If you are not the adventurous sort, the occasional McDonald’s or a restaurant serving continental food beside local delicacies isn’t hard to come by. In fact Singapore was one of the first countries in Asia to bring in McDonalds and KFC. For all those god fearing shudh shakahari Indians, there is no need to worry as you will find plenty of Tamil joints serving Dosa and Idli – remember, Tamils form the largest group of expatriate Indians here.

My ruminations on this topic will come to an end but not without a piece of advice: A big heart and in some cases a weak olfactory sense would get you past most of the vicissitudes that the plate can offer in Singapore.
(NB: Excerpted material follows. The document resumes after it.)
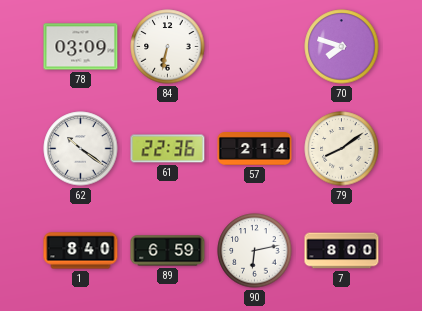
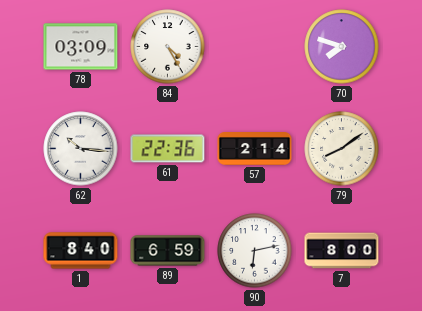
84: 6:32 -> 4:25
62: 10:21 -> 10:16
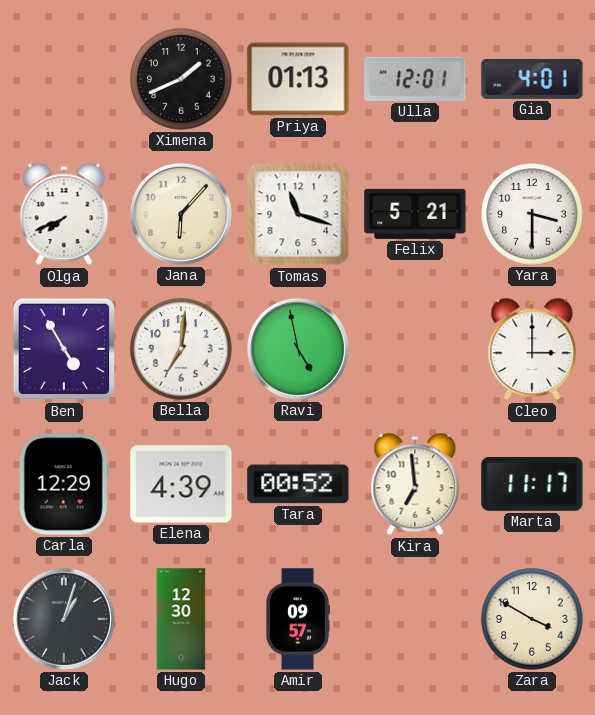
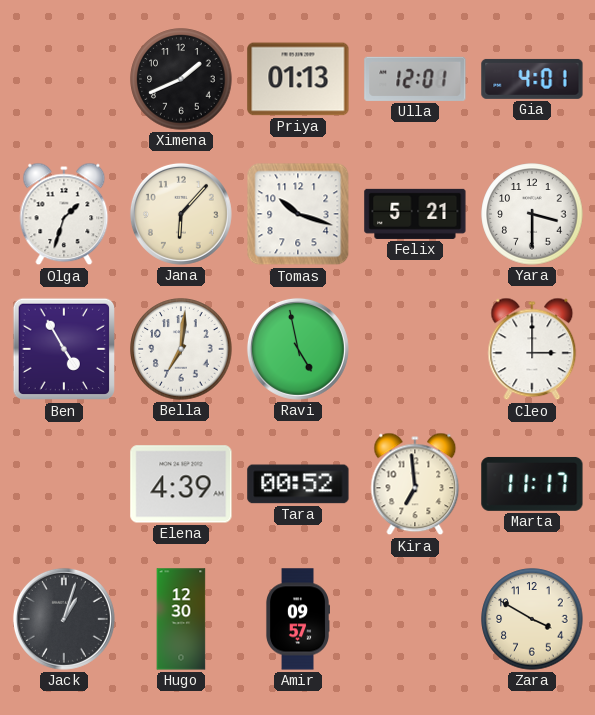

2 Responses to “Food and the City –– A Singapore Diary”

  1. insanity_in_sanity

    responded:

    Wow really well written…. Looks like you have to have the tongue of Anthony Bourdain to taste the stuff you just wrote about.. But nonetheless sounds pretty exciting to try out so many different cuisines as compared to the quintessential maach bhaat. :-)

  2. Zafar

    responded:

    Well the writer had missed savouring Bengali delicacies in one of the eateries in Serangoon.With the increase in Bengali population-to be precise Bangladeshis, Bengali eateries and groceries had sprung up in Singapore.With plane loads of shoppers,patients and businessman coming from Bangladesh and Bengali perfumers from the middle east, Bengali has become an added spice to the cultural mix in Singapore in recent times.I was surprised to find a chinese aromatic salesman communicating in Sylheti dialect of Bengali language.The bengali people of sylhet district and sylheti areas of Assam are the community dominating perfume trade in the middle east.